In the preceding section we saw how our maintenance requirements can vary considerably depending on how carefully we automated our installation and how scalable (identical) our nodes are. If one sets the nodes up using either of the last two methods, they basically should not need to be backed up at all11.21. If one builds the nodes by hand, one probably will need to back them up.
The server node, of course, should be carefully backed up and indeed should likely have backup storage attached to match the disk it serves. Any decent book on linux or unix systems adminstration will tell you how to go about backing up space and I won't say any more of it. Once it is set up and automated, though, all you ever do is change an occasional tape.
As is the case with any network of computers, you will need to take care to monitor both systems messages (see suggestions below for centralizing this) and things like system load, CPU temperature, available memory and so forth. There are several very nice tools for the latter discussed in the Appendix on software (with URL's to download sites). If your beowulf or cluster is being used by lots of groups, you may need to referee demands for resources. Finally, you will likely have to teach some of these groups how to write parallel code for beowulfs. Giving them this book (and a handful of others) is a good first step, but of course there will be a need to do a bit more in some cases.
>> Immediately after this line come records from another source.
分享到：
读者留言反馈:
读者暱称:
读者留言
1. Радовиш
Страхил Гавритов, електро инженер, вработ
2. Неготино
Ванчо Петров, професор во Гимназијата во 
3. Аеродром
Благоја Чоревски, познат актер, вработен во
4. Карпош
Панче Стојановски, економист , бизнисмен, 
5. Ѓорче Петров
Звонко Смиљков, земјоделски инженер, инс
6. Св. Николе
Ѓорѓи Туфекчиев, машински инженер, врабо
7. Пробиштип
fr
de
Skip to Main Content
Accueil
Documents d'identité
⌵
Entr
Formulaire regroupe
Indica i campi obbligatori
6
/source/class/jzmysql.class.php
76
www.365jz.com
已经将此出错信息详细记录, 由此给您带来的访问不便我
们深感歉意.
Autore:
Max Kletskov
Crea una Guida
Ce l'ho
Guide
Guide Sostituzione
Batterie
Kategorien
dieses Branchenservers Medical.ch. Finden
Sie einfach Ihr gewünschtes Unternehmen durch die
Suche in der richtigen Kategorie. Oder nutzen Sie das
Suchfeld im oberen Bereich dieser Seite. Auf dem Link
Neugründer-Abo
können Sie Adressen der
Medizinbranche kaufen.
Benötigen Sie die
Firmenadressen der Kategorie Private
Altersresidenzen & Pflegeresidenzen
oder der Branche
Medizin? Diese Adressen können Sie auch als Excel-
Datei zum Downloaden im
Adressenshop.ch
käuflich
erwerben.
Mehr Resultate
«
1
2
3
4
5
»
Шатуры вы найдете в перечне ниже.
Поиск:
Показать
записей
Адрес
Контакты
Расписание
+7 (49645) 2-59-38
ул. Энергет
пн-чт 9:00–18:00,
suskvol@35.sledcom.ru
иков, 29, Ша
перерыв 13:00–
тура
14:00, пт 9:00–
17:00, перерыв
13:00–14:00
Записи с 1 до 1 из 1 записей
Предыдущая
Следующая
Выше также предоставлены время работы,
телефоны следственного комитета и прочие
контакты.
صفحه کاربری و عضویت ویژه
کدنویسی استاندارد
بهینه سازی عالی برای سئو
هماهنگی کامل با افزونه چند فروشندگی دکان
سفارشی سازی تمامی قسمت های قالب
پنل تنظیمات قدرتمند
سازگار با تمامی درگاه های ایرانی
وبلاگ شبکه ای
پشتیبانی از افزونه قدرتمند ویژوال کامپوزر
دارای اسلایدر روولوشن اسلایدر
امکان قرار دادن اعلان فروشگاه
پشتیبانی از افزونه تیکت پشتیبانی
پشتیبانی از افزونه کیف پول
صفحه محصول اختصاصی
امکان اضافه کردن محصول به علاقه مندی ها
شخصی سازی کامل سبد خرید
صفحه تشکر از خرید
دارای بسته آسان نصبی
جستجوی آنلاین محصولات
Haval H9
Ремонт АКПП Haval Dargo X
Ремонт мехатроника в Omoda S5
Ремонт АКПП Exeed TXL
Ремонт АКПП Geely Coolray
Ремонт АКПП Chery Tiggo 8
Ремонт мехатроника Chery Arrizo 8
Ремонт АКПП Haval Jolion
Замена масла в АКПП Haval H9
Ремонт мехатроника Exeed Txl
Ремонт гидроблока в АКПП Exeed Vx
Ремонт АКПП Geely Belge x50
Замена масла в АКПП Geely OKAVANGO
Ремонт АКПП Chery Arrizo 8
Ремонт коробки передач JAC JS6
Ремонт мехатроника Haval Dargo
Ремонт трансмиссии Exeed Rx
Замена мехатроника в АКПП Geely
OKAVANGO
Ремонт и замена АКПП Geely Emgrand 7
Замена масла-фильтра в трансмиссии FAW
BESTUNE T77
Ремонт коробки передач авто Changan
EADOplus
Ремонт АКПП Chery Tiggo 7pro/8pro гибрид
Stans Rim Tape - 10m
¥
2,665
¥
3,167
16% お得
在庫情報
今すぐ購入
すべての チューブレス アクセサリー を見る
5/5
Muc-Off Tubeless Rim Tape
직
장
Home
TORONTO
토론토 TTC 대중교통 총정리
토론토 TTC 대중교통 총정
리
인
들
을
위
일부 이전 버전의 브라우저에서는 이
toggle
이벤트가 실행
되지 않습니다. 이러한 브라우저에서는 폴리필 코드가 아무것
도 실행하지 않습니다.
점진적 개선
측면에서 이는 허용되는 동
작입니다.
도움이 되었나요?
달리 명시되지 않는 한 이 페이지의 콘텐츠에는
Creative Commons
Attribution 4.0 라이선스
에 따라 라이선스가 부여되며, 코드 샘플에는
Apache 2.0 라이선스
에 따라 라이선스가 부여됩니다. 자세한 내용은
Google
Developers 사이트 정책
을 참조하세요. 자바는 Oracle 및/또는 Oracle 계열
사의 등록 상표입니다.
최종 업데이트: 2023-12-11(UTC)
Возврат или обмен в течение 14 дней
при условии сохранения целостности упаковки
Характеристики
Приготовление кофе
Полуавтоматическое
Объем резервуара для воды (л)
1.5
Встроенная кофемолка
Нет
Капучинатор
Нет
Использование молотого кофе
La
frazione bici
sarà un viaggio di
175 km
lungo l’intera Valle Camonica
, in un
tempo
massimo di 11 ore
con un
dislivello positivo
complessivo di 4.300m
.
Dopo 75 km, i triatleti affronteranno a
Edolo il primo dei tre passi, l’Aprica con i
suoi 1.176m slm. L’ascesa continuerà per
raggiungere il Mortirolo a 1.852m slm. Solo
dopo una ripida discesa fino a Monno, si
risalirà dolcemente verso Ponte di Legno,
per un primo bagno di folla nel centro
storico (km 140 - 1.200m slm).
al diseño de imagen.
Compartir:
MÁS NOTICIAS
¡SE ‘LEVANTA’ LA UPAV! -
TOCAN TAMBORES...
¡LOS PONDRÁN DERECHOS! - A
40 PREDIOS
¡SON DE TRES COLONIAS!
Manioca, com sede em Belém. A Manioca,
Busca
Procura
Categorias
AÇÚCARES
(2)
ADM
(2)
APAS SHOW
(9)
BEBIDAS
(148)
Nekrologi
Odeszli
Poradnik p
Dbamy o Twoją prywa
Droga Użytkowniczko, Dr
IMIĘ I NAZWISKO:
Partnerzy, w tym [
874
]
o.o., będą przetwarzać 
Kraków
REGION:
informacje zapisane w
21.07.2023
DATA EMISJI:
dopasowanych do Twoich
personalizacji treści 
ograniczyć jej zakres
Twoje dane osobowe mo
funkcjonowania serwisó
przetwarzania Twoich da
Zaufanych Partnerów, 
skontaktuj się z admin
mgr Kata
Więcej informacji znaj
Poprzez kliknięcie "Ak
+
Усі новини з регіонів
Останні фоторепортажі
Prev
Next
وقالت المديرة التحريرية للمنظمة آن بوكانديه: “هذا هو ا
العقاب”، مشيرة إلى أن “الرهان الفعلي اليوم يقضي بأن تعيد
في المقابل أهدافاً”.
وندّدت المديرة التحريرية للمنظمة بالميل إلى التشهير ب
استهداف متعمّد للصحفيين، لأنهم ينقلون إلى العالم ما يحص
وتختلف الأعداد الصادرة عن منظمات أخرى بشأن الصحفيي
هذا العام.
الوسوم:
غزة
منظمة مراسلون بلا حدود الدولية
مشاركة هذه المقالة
That's really about it. The nodes are ``instantly'' replaceable or re-installable, and as long as you protect and manage the head node like you would any server or workstation, the whole thing should just tick right along. Occasionally things will break in ways you don't understand at all - running a particular application will crash the system, or your network will fall apart.
That's what the beowulf list is for. So my parting advice on maintenance is to join this list at www.beowulf.org if you haven't already. I'll be there, and so will a lot of people who know far more than I about beowulfery and linux in general. Collectively, we know more than anybody! Chances are pretty good that we can help, and if we can't at least you'll know that the problem you are facing is real.
As you can see, beowulfs take a fair amount of work to plan. They take less work (once you've learned what you're doing) to build. Properly built, they take almost no work at all to maintain. Fix or replace the hardware when it breaks, upgrade the operating systems and tools periodically, maintain your server node and that's it. I don't spend an hour a week on maintaining my home beowulf, and on average spend little more on the one at Duke (mostly on hardware maintenance, actually - Grrr).